Top 10 business books to read in 2011
The economic and business issues have ceased to be of interest to a select group to become everyday affair, an item linked to everyday professionals, housewives, students and curious people who need to learn about factors that influence their lives, especially when you start a project in mind or undertaking.
To get a clearer idea of what happens in the business world, some scholars make their contributions to publications that are enjoyable and interesting for those with advanced knowledge, as for the general public.
The following is a selection of 10 best books of business, a good topic to start in 2011:
1. The art of choosing
This title refers readers to the practice of taking decisions, focused as an art. The author raises the questions of how choices are made, and how people feel with the election, and raises some amazing views over the decision.
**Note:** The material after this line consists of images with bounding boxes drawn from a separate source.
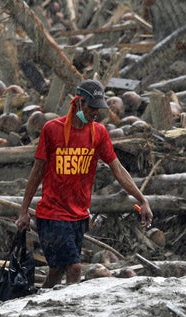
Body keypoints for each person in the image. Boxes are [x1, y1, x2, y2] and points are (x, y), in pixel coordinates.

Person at [15, 79, 153, 288]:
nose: (95, 112)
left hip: (79, 215)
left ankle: (40, 301)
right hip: (52, 215)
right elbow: (36, 172)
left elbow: (117, 168)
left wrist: (142, 199)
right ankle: (70, 310)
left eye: (98, 108)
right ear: (79, 102)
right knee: (75, 268)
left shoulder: (98, 133)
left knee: (57, 271)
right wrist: (24, 211)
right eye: (91, 107)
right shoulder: (52, 129)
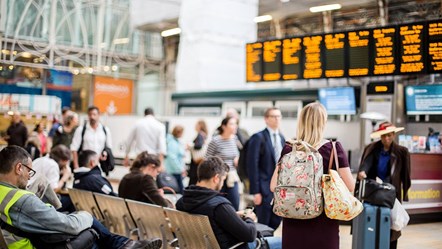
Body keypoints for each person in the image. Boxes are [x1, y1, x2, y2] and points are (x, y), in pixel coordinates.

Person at [0, 145, 162, 249]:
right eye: (29, 171)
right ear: (19, 168)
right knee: (90, 232)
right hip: (33, 244)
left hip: (19, 237)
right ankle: (125, 244)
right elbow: (69, 225)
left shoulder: (5, 193)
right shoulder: (22, 200)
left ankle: (125, 245)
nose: (30, 176)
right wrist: (87, 216)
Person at [270, 102, 354, 249]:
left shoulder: (289, 148)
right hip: (324, 225)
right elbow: (350, 186)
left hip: (292, 223)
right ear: (323, 123)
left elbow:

Read the rest of this entry »
The best business books
The day after it was announced the winner of the Man Booker Prize, the prize for best book of fiction written in English, Julian Barnes won this year with his book The Sense of an Ending, we must not forget that they announced the finalists for the best business books of 2011, the Financial Times, international financial and economic newspaper, and Goldman Sachs, the investment bank.
We are in the seventh year of the award and the finalists are:
Exorbitant Privilege: The Rise and Fall of the Dollar and the Future of the International Monetary System Professor of Economics and Political Science from the University of California at Berkeley, Barry Eichengreen, the title makes clear the subject matter.
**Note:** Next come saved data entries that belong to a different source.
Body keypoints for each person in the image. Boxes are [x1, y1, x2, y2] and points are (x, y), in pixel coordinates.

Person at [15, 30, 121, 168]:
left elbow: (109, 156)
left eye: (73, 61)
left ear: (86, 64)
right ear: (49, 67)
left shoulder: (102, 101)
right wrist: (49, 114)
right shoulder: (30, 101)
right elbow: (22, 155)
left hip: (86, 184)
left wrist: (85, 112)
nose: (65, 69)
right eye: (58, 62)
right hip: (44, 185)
Good Strategy / Bad Strategy: The Difference and Why It Matters of strategy professor at UCLA Anderson School of Management at Univera of California, Los Angeles, Richard Rumelt, talking about the good and bad business strategy.
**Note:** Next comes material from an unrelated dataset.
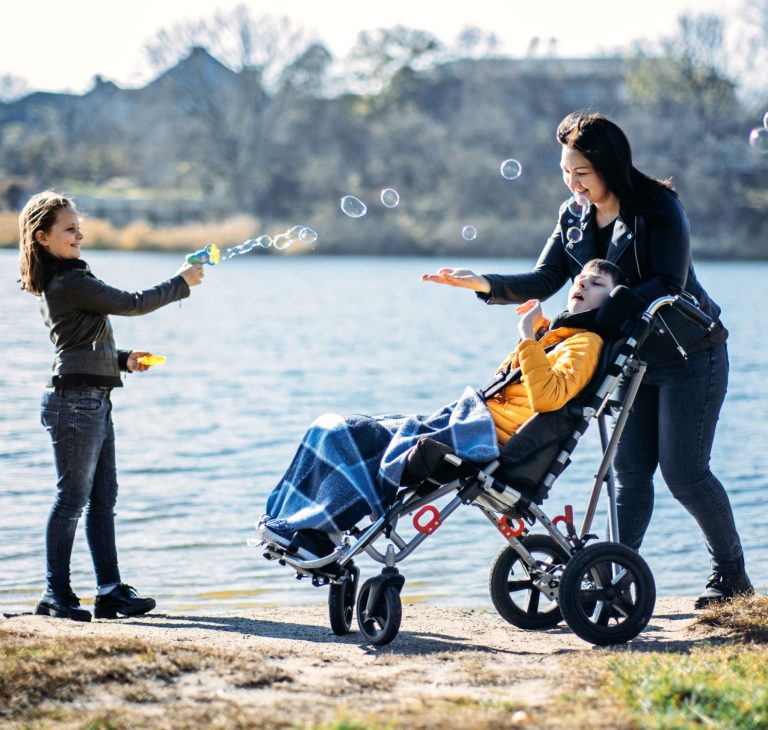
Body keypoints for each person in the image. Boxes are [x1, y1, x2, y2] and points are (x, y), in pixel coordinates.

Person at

Poor Economics: A Radical Rethinking of the Way to Fight Global Poverty professors of economics at the Massachusetts Institute of Technology ( MIT ), Abhijit V. Banerjee and Esther Duflo, talking about the development of poorer countries.
The Quest: Energy, Security, and the Remaking of the Modern World of the president of Cambridge Energy Research Associates, Daniel Yergin, talking about the future of energy linked to security in the world.
Triumph of the City: How Our Greatest Invention Makes Us Richer, Smarter, Greener, Healthier, Happier and Professor of Economics at Harvard University, Edward Glaeser, talking about the development of the modern city and its impact.
Wilful Blindness: Why We Ignore at Our Peril Obvious the businesswoman of the Web, Margaret Heffernan, speaking of psychology and how it impacts our decisions.
The selection committee this year consists of the following group of people:
Lionel Barber, editor of the Financial Times and chairman of the Committee.
Vindi Banga, Partner of private equity firm Clayton, Dubilier & Rice.
Arthur Levitt, former chairman of the U.S. stock market regulator, the Securities and Exchange Commission.
Lynda Gratton, Professor of Management at London Business School.
Mario Monti, president of Bocconi University in Milan, and President European Trilateral Commission.
Jorma Ollila, Nokia Chairman and the oil company Shell, Shriti Vadera, director of Shriti Vadera Ltd, an independent director of mining company BHP Billiton and pharmaceuticals, AstraZeneca.
This group of eminent persons chosen to mention the short list and are responsible for selecting the winner. The ceremony and dinner will be in London on November 3, 2011, when he announced the winner.